→ Task requirements: Scan the material for the word "bits", then return every line where it appears.

Source data Start Marker

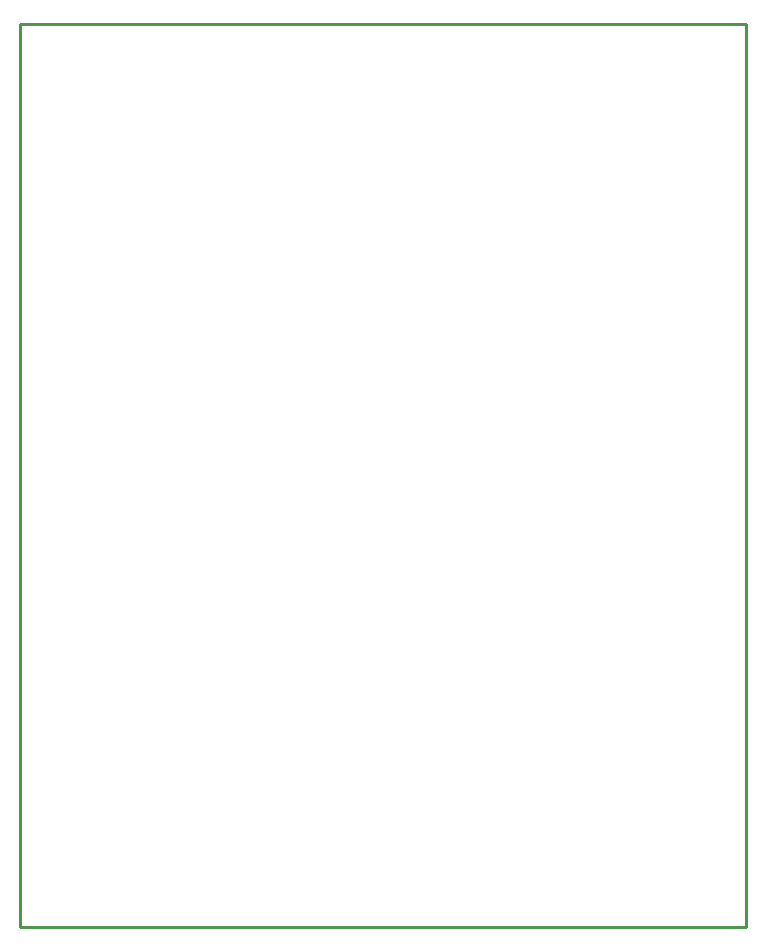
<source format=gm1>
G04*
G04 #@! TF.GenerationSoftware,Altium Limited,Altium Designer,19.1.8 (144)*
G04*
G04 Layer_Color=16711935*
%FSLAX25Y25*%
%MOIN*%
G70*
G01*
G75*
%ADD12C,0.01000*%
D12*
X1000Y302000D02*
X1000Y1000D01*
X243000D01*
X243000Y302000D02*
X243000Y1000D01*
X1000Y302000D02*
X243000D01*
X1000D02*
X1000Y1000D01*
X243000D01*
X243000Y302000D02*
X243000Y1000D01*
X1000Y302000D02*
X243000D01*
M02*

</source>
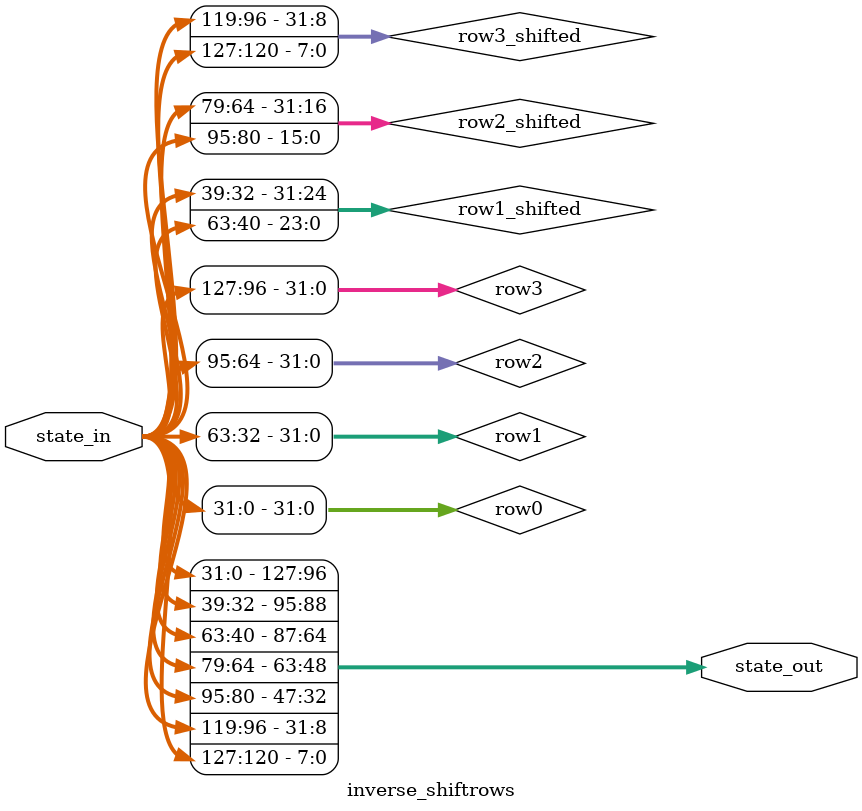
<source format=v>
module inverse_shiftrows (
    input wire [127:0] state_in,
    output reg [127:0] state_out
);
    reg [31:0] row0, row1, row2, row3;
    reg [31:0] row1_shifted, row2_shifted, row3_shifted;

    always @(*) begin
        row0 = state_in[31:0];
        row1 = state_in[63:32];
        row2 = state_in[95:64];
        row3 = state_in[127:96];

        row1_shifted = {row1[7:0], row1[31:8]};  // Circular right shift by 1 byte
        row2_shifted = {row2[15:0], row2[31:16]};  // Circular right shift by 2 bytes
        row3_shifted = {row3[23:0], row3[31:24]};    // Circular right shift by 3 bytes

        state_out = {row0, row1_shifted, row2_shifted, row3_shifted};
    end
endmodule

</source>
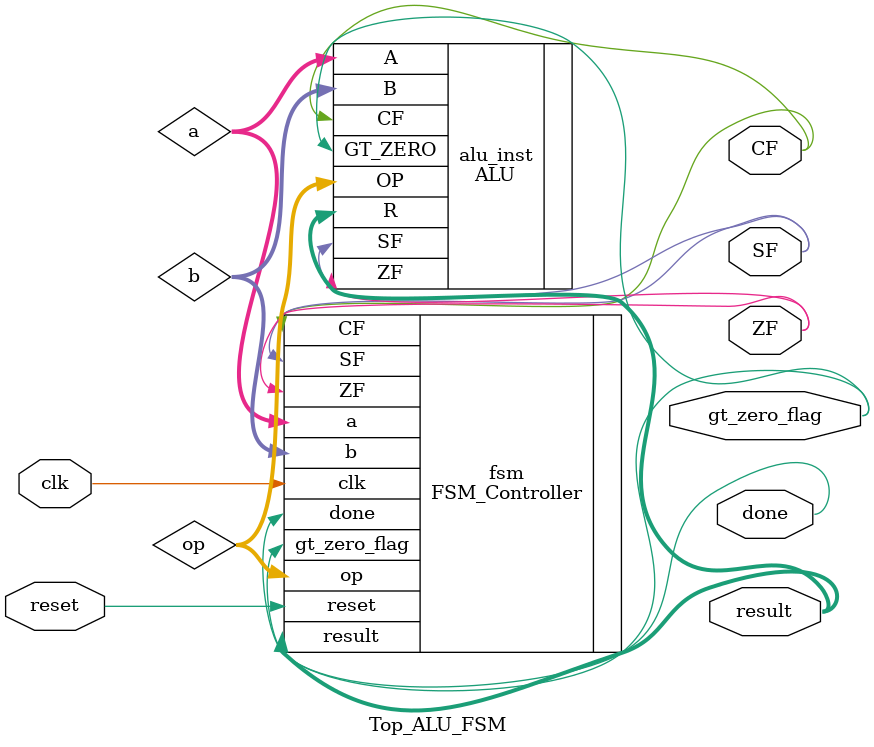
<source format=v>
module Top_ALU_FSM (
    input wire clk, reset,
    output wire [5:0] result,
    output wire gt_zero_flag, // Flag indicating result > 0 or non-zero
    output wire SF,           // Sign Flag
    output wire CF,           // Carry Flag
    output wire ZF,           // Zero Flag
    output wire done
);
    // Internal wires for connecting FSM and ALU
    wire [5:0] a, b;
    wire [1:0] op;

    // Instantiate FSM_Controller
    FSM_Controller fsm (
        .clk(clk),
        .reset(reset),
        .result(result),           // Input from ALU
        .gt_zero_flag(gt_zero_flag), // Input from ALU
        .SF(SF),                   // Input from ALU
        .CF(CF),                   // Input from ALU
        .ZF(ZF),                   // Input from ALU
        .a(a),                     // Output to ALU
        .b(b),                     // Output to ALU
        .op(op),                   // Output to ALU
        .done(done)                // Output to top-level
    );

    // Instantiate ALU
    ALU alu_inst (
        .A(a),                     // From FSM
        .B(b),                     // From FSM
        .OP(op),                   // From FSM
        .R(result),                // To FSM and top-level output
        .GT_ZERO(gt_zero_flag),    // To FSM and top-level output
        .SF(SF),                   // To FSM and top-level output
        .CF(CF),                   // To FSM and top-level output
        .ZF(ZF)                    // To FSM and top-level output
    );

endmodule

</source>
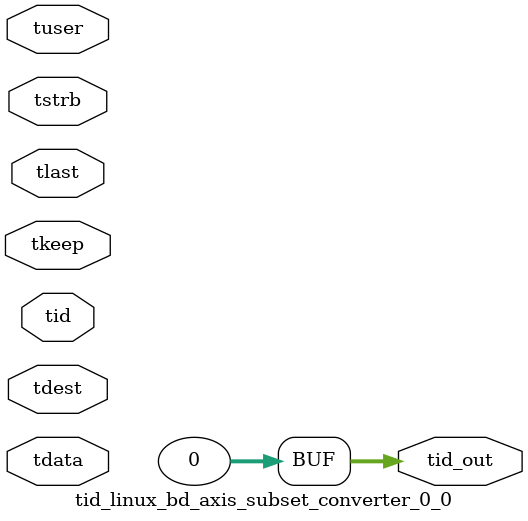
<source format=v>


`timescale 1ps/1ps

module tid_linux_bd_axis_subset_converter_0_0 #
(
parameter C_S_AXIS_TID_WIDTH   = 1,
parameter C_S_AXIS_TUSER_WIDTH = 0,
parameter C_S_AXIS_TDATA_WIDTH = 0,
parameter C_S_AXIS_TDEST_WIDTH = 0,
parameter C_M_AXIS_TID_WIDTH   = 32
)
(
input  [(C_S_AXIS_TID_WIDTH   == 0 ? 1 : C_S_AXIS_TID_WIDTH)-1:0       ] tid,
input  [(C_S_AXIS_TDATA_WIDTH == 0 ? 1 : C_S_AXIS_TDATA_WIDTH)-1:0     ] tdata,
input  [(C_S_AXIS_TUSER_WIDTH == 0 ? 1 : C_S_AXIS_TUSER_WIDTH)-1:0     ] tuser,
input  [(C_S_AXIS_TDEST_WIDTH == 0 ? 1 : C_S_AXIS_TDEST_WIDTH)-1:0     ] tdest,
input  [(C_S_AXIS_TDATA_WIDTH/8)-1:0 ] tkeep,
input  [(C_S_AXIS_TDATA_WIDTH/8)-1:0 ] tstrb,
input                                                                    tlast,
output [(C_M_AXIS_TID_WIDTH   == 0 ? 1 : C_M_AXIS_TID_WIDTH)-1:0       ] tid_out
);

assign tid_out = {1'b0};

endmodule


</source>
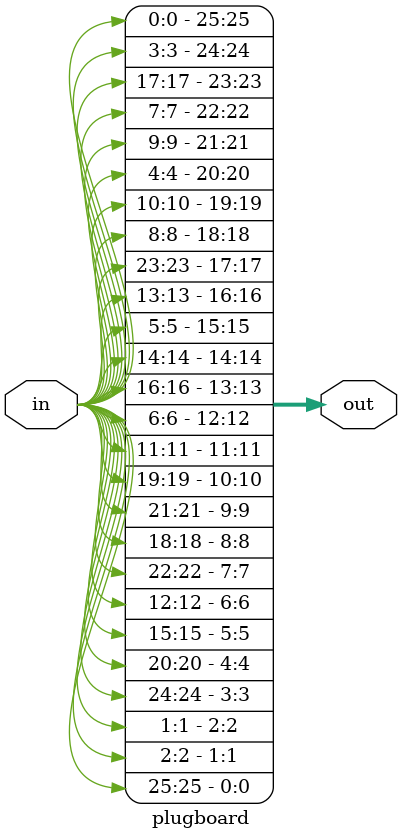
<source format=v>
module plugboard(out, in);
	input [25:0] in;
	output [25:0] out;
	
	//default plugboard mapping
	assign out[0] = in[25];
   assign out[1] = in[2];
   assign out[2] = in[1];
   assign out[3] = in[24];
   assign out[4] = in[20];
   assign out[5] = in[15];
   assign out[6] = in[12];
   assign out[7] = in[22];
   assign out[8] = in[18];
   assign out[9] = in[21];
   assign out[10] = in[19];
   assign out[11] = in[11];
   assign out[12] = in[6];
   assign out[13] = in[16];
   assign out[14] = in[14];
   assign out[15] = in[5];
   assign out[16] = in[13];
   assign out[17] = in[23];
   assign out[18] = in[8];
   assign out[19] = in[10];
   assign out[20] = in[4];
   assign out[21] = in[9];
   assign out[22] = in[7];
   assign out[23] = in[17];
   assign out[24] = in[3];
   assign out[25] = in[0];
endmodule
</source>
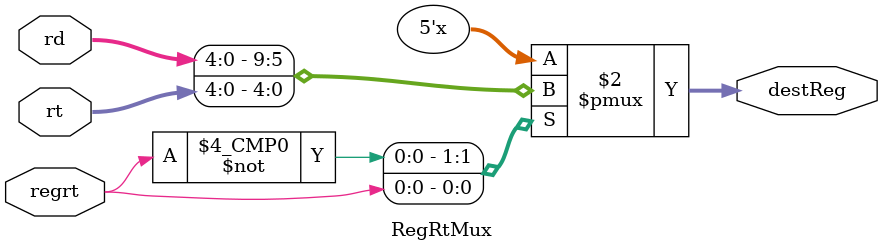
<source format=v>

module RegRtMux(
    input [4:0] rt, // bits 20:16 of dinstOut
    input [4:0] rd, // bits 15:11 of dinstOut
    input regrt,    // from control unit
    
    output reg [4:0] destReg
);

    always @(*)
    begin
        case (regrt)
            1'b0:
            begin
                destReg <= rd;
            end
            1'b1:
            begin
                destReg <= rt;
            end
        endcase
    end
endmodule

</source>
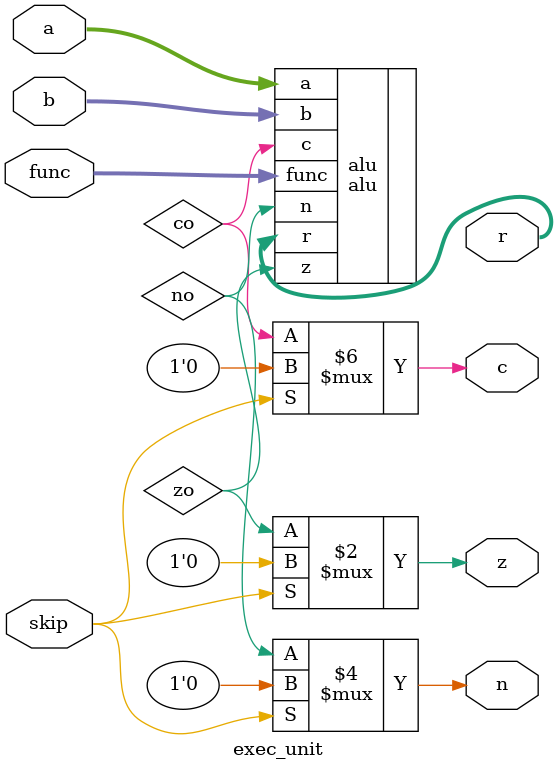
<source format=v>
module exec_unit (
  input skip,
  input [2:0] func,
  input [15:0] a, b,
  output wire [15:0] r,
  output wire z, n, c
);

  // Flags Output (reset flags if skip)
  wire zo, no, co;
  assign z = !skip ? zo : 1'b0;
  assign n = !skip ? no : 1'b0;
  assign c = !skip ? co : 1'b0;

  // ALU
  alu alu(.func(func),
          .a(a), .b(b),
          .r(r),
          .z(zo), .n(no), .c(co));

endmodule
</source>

Source data End Marker

→ Expected answer:
    input [4:0] rt, // bits 20:16 of dinstOut
    input [4:0] rd, // bits 15:11 of dinstOut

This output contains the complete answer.